**What is expected**
Pictures are to be left out; everything else in the records must be repeated exactly.
══ Data excerpts
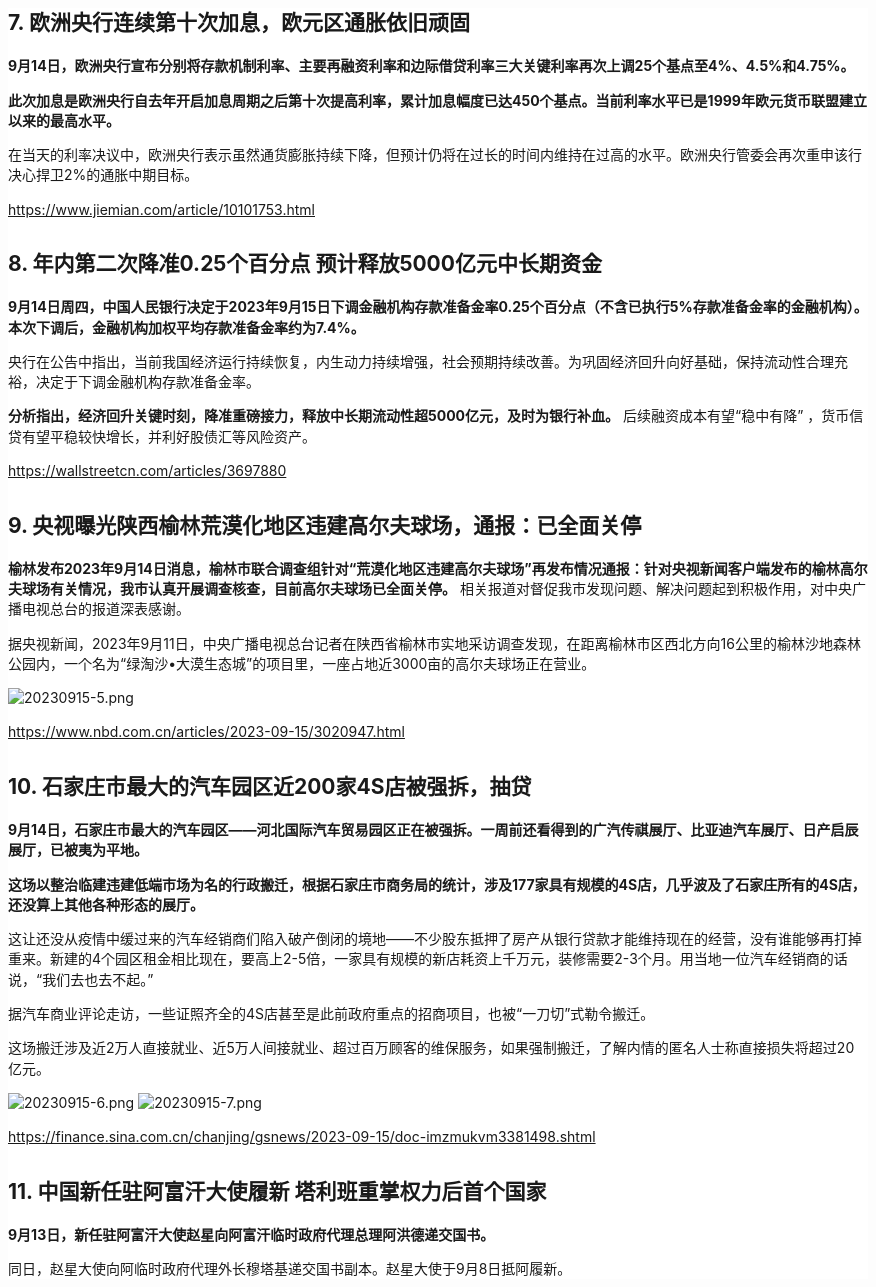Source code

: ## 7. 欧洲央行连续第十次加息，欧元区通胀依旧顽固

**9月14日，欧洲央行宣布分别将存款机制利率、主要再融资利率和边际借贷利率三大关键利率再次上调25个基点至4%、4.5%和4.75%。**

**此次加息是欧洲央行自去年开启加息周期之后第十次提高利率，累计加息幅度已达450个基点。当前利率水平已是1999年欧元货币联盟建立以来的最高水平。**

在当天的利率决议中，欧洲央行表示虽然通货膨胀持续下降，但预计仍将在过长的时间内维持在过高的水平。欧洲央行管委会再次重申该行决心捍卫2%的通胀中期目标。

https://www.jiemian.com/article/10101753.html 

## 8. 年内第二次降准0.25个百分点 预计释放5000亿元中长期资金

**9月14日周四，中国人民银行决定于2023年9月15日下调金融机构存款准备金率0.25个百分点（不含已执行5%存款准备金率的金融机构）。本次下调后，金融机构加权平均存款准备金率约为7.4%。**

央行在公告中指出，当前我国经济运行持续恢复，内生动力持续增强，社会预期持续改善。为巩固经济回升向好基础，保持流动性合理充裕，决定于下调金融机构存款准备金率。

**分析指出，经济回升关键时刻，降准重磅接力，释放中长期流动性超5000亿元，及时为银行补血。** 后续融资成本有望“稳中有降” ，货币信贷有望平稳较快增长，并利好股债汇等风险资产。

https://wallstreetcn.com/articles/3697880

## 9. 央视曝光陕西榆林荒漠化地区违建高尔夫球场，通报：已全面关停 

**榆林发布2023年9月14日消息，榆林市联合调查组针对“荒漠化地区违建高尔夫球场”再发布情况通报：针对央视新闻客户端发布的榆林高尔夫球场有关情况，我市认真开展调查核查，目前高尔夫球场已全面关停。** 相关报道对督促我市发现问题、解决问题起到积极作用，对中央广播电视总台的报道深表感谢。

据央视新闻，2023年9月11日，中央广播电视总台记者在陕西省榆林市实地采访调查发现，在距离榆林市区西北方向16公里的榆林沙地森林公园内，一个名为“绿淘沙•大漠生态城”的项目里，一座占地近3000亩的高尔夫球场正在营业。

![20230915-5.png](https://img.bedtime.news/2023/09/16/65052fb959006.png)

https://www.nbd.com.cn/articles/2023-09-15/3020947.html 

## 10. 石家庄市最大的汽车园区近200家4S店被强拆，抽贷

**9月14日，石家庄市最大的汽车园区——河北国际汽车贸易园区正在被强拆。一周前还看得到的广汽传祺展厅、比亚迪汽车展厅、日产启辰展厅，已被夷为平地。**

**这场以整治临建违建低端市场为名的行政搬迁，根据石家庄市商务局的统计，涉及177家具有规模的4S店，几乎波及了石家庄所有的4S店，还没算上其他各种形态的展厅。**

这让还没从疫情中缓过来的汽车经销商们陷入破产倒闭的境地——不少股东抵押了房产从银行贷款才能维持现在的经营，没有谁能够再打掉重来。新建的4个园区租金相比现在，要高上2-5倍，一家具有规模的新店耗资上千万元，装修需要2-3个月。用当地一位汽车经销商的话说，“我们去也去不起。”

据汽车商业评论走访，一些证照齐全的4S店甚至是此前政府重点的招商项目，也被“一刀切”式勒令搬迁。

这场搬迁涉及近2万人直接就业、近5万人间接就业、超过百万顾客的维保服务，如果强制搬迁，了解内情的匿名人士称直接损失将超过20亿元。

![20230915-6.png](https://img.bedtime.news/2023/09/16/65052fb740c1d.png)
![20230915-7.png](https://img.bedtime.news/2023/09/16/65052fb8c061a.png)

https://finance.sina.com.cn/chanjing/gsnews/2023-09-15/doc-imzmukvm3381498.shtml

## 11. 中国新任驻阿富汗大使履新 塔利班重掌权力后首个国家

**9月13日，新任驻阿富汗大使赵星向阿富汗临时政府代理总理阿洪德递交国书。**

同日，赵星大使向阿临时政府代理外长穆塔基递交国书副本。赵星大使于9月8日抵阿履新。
════
**Reply to the exercise**
Source code

: ## 7. 欧洲央行连续第十次加息，欧元区通胀依旧顽固

**9月14日，欧洲央行宣布分别将存款机制利率、主要再融资利率和边际借贷利率三大关键利率再次上调25个基点至4%、4.5%和4.75%。**

**此次加息是欧洲央行自去年开启加息周期之后第十次提高利率，累计加息幅度已达450个基点。当前利率水平已是1999年欧元货币联盟建立以来的最高水平。**

在当天的利率决议中，欧洲央行表示虽然通货膨胀持续下降，但预计仍将在过长的时间内维持在过高的水平。欧洲央行管委会再次重申该行决心捍卫2%的通胀中期目标。

https://www.jiemian.com/article/10101753.html 

## 8. 年内第二次降准0.25个百分点 预计释放5000亿元中长期资金

**9月14日周四，中国人民银行决定于2023年9月15日下调金融机构存款准备金率0.25个百分点（不含已执行5%存款准备金率的金融机构）。本次下调后，金融机构加权平均存款准备金率约为7.4%。**

央行在公告中指出，当前我国经济运行持续恢复，内生动力持续增强，社会预期持续改善。为巩固经济回升向好基础，保持流动性合理充裕，决定于下调金融机构存款准备金率。

**分析指出，经济回升关键时刻，降准重磅接力，释放中长期流动性超5000亿元，及时为银行补血。** 后续融资成本有望“稳中有降” ，货币信贷有望平稳较快增长，并利好股债汇等风险资产。

https://wallstreetcn.com/articles/3697880

## 9. 央视曝光陕西榆林荒漠化地区违建高尔夫球场，通报：已全面关停 

**榆林发布2023年9月14日消息，榆林市联合调查组针对“荒漠化地区违建高尔夫球场”再发布情况通报：针对央视新闻客户端发布的榆林高尔夫球场有关情况，我市认真开展调查核查，目前高尔夫球场已全面关停。** 相关报道对督促我市发现问题、解决问题起到积极作用，对中央广播电视总台的报道深表感谢。

据央视新闻，2023年9月11日，中央广播电视总台记者在陕西省榆林市实地采访调查发现，在距离榆林市区西北方向16公里的榆林沙地森林公园内，一个名为“绿淘沙•大漠生态城”的项目里，一座占地近3000亩的高尔夫球场正在营业。

![20230915-5.png](https://img.bedtime.news/2023/09/16/65052fb959006.png)

https://www.nbd.com.cn/articles/2023-09-15/3020947.html 

## 10. 石家庄市最大的汽车园区近200家4S店被强拆，抽贷

**9月14日，石家庄市最大的汽车园区——河北国际汽车贸易园区正在被强拆。一周前还看得到的广汽传祺展厅、比亚迪汽车展厅、日产启辰展厅，已被夷为平地。**

**这场以整治临建违建低端市场为名的行政搬迁，根据石家庄市商务局的统计，涉及177家具有规模的4S店，几乎波及了石家庄所有的4S店，还没算上其他各种形态的展厅。**

这让还没从疫情中缓过来的汽车经销商们陷入破产倒闭的境地——不少股东抵押了房产从银行贷款才能维持现在的经营，没有谁能够再打掉重来。新建的4个园区租金相比现在，要高上2-5倍，一家具有规模的新店耗资上千万元，装修需要2-3个月。用当地一位汽车经销商的话说，“我们去也去不起。”

据汽车商业评论走访，一些证照齐全的4S店甚至是此前政府重点的招商项目，也被“一刀切”式勒令搬迁。

这场搬迁涉及近2万人直接就业、近5万人间接就业、超过百万顾客的维保服务，如果强制搬迁，了解内情的匿名人士称直接损失将超过20亿元。

![20230915-6.png](https://img.bedtime.news/2023/09/16/65052fb740c1d.png)
![20230915-7.png](https://img.bedtime.news/2023/09/16/65052fb8c061a.png)

https://finance.sina.com.cn/chanjing/gsnews/2023-09-15/doc-imzmukvm3381498.shtml

## 11. 中国新任驻阿富汗大使履新 塔利班重掌权力后首个国家

**9月13日，新任驻阿富汗大使赵星向阿富汗临时政府代理总理阿洪德递交国书。**

同日，赵星大使向阿临时政府代理外长穆塔基递交国书副本。赵星大使于9月8日抵阿履新。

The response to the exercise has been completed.